Presenting their findings at the American College of Cardiology’s 66th Annual Scientific Session, the researchers say their results could help more women to benefit from HRT, as many have been deterred from using the drugs over their association with cancer risk
“With proper screening and proper follow-up, from a cardiovascular standpoint I believe it is beneficial to take hormone replacement therapy,” says lead author Yoav Arnson, a postdoctoral scientist at Cedars-Sinai Medical Center in Los Angeles, California.
“Our results confirm and enhance previous work in terms of showing lower atherosclerosis. In addition, we’ve shown very clear survival benefits of using hormone replacement therapy.”
The researchers retrospectively studied 4,286 post-menopausal women who underwent coronary artery calcium (CAC) scanning over a 14-year period. The scan, performed via computed tomography, indicates the level of calcification in the coronary arteries, which is a marker of atherosclerotic plaque development.
Forty-one percent of women were taking HRT at the time of their scan. The CAC results showed that these women had a lower build-up of plaques in the arteries, with a mean score of 72.1 compared with 119.2 in women not taking HRT. This held true for every age group when they stratified women in five-yearly intervals.
A CAC score can range from zero – indicating no risk of imminent coronary event – to over a 1,000, which indicates a very severe risk of an event (a score of 11–100 indicates mild risk and 101–400 moderate risk).
The researchers found that, after adjusting for confounders, HRT was associated with a 37% lower risk of having a high CAC score (>399). Women on HRT were also significantly more likely to have a CAC score of 0, indicating a complete absence of identifiable coronary plaque.
Women who were taking HRT at baseline were also 30% less likely to die during a mean follow-up of 8.4 years, with a mortality rate of 5.8% versus 6.8% in those not taking HRT.
It has been suggested that oestrogen has a protective effect on cardiovascular health because it helps increase the flexibility of blood vessels and has beneficial effects on cholesterol levels. However, evidence to support a cardiovascular benefit of oestrogen supplementation through HRT has been mixed, and some studies have suggested that the timing of beginning HRT may be crucial to determining any cardiovascular benefit.
In the current study, however, the researchers note that they observed a benefit of HRT at all ages.
“HRT resulted in lower atherosclerosis and improved survival for all age groups and for all levels of coronary calcium,” says Arnson. “From this we do think it is beneficial, but we would need prospective or randomised studies to determine which groups might not benefit or even be harmed by this therapy.”

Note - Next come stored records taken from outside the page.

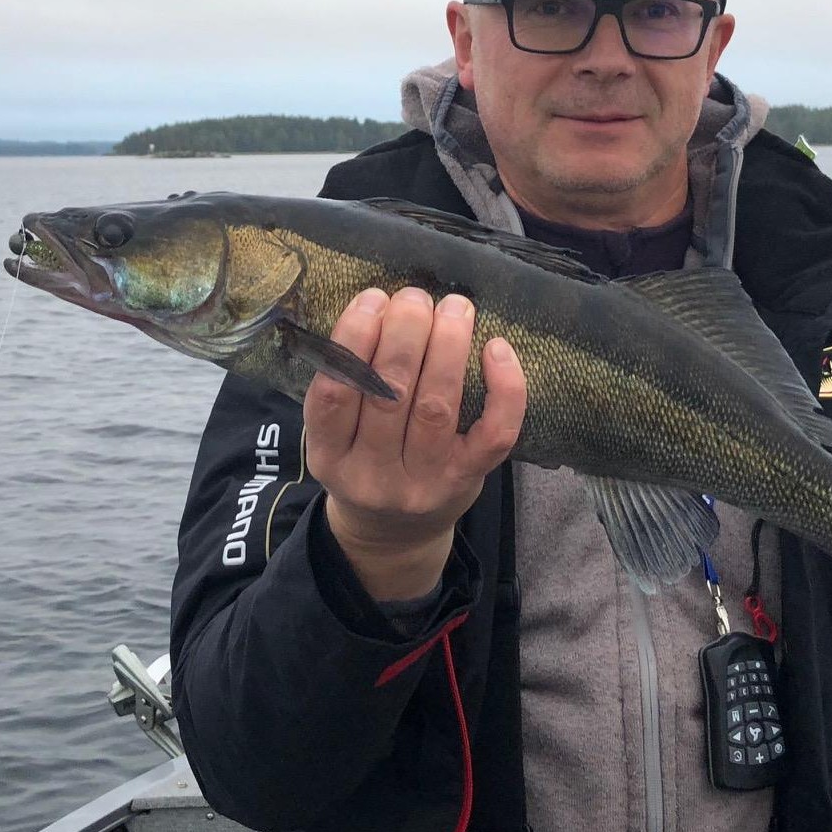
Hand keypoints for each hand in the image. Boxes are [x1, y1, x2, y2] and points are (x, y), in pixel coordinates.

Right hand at [303, 286, 526, 600]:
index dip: (353, 339)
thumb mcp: (335, 436)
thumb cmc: (365, 462)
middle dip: (405, 332)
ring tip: (454, 307)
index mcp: (329, 456)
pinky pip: (493, 434)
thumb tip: (383, 306)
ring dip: (448, 346)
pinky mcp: (468, 481)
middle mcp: (373, 474)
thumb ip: (347, 384)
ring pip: (437, 406)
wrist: (395, 535)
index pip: (334, 394)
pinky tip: (497, 348)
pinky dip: (502, 389)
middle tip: (416, 296)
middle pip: (389, 394)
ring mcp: (424, 482)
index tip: (373, 298)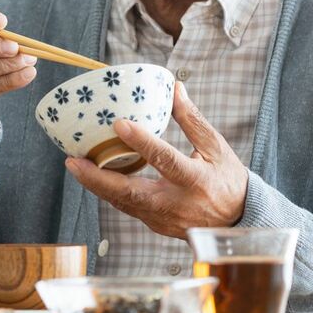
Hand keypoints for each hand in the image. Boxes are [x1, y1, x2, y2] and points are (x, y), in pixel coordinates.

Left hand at [64, 83, 249, 239]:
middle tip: (73, 161)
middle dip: (98, 179)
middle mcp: (177, 204)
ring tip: (74, 165)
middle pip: (131, 193)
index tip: (119, 124)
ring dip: (96, 185)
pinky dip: (109, 192)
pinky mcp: (155, 225)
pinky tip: (93, 176)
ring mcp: (164, 219)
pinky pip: (128, 207)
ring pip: (123, 203)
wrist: (239, 221)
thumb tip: (174, 87)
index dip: (142, 142)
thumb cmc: (227, 179)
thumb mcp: (216, 147)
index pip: (165, 159)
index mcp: (196, 180)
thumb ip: (192, 119)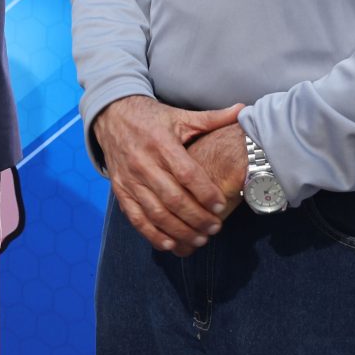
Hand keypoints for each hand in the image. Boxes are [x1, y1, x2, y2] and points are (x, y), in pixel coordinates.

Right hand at [91, 95, 245, 255]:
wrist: (111, 116)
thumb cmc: (151, 118)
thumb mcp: (180, 116)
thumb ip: (211, 118)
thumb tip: (242, 110)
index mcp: (161, 143)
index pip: (186, 173)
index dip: (205, 192)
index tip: (221, 206)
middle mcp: (143, 163)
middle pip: (173, 198)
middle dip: (196, 218)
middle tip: (215, 228)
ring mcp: (130, 179)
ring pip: (156, 213)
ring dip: (179, 231)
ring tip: (200, 240)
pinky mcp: (120, 190)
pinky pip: (136, 218)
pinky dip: (153, 234)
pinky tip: (171, 244)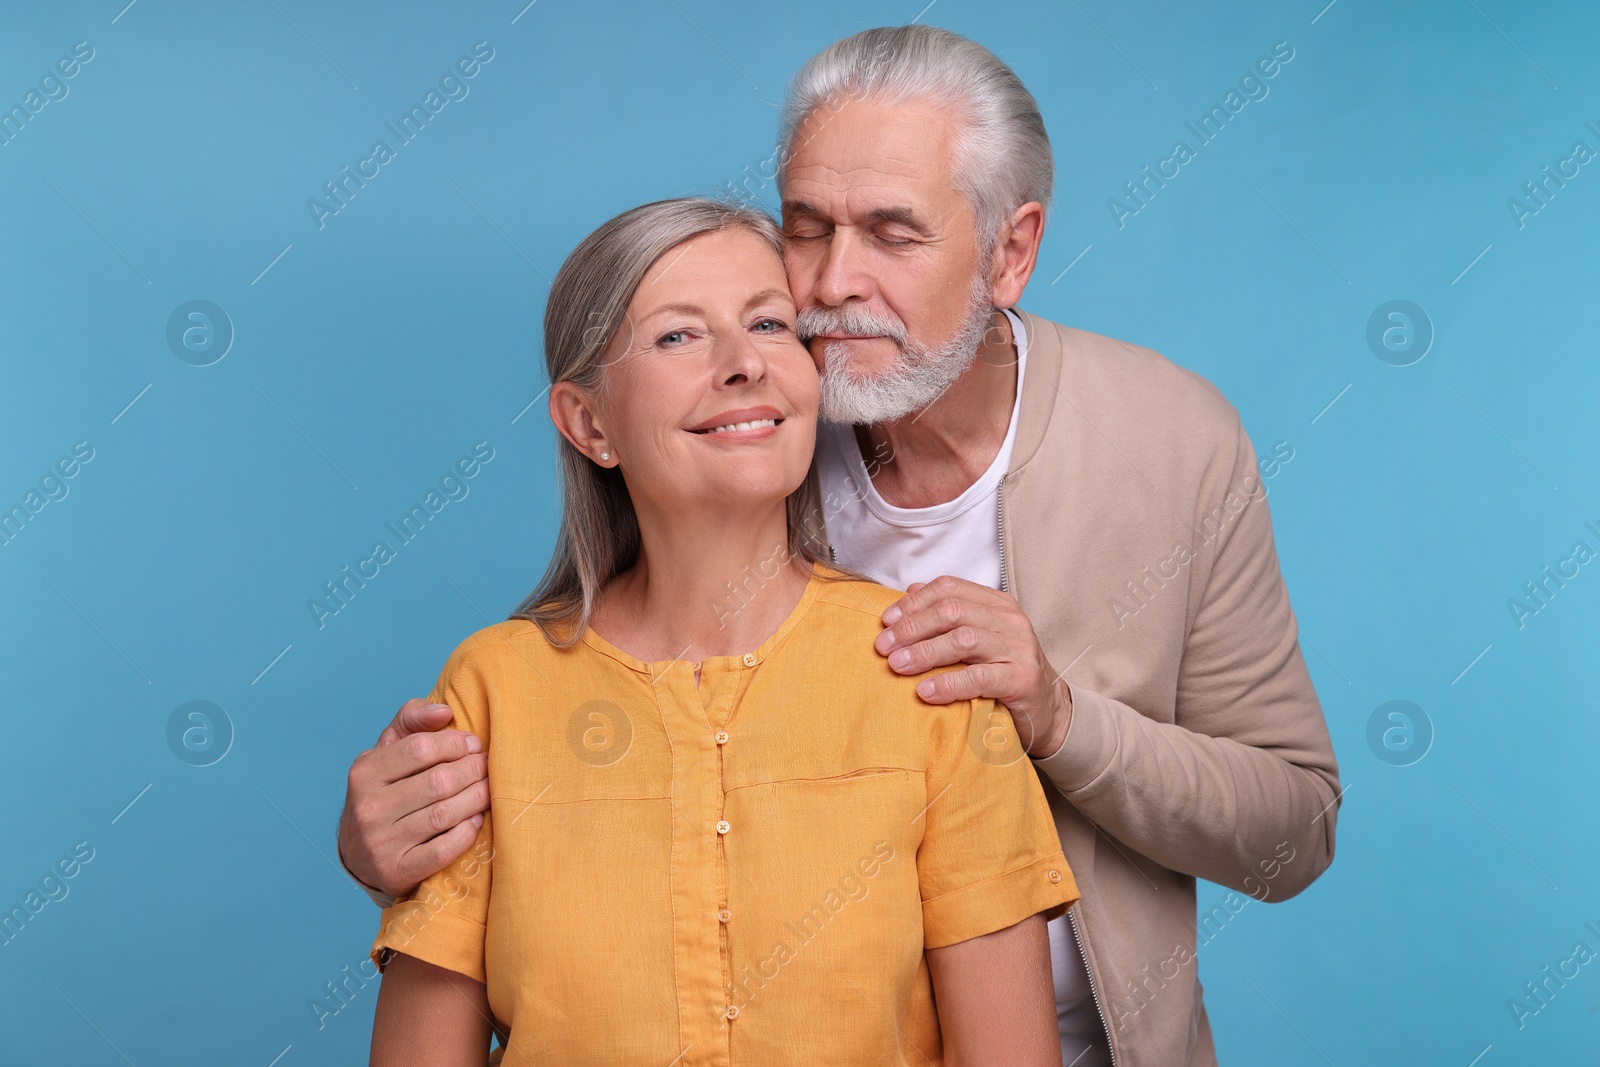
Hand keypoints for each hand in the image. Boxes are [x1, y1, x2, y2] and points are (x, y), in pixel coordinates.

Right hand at [338, 698, 489, 899]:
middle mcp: (368, 808)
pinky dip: (466, 833)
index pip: (420, 748)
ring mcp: (380, 843)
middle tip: (488, 766)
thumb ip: (412, 720)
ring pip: (443, 814)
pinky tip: (475, 821)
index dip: (455, 743)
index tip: (474, 745)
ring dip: (476, 798)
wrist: (359, 854)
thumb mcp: (387, 750)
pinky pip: (442, 851)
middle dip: (473, 770)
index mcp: (364, 771)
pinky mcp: (396, 872)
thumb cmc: (385, 791)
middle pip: (438, 781)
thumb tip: (445, 711)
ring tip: (488, 789)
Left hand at [875, 576, 1073, 758]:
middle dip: (912, 627)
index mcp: (997, 604)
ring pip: (964, 640)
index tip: (886, 622)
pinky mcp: (1023, 679)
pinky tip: (925, 691)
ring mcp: (1020, 648)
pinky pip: (979, 677)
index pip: (949, 588)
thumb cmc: (1003, 673)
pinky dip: (948, 683)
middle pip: (952, 611)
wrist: (1047, 711)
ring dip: (924, 652)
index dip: (914, 602)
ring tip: (897, 665)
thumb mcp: (977, 639)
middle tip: (883, 647)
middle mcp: (1011, 620)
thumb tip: (908, 591)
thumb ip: (948, 614)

Emily Reeve, senior cardiac nurse at charity organisation the British Heart Foundation, comments: “This study builds on previous research that suggests oestrogen helps protect heart health, by showing HRT could help combat the furring of the arteries that causes a heart attack.
“However, to draw any firm conclusions, we need data from larger trials, as previous research has also shown some forms of HRT could increase the risk of a heart attack or stroke.”
She adds that the appropriateness of HRT should be considered on an individual basis, but “for most menopausal women – especially those under the age of 60 – the benefits of taking HRT outweigh any potential risks”.
 Arnson Y, Rozanski A & Gransar H et al. Hormone replacement therapy is associated with less coronary atherosclerosis and lower mortality. To be presented at: American College of Cardiology 66th Annual Scientific Session; Washington, DC; 17-19 March 2017.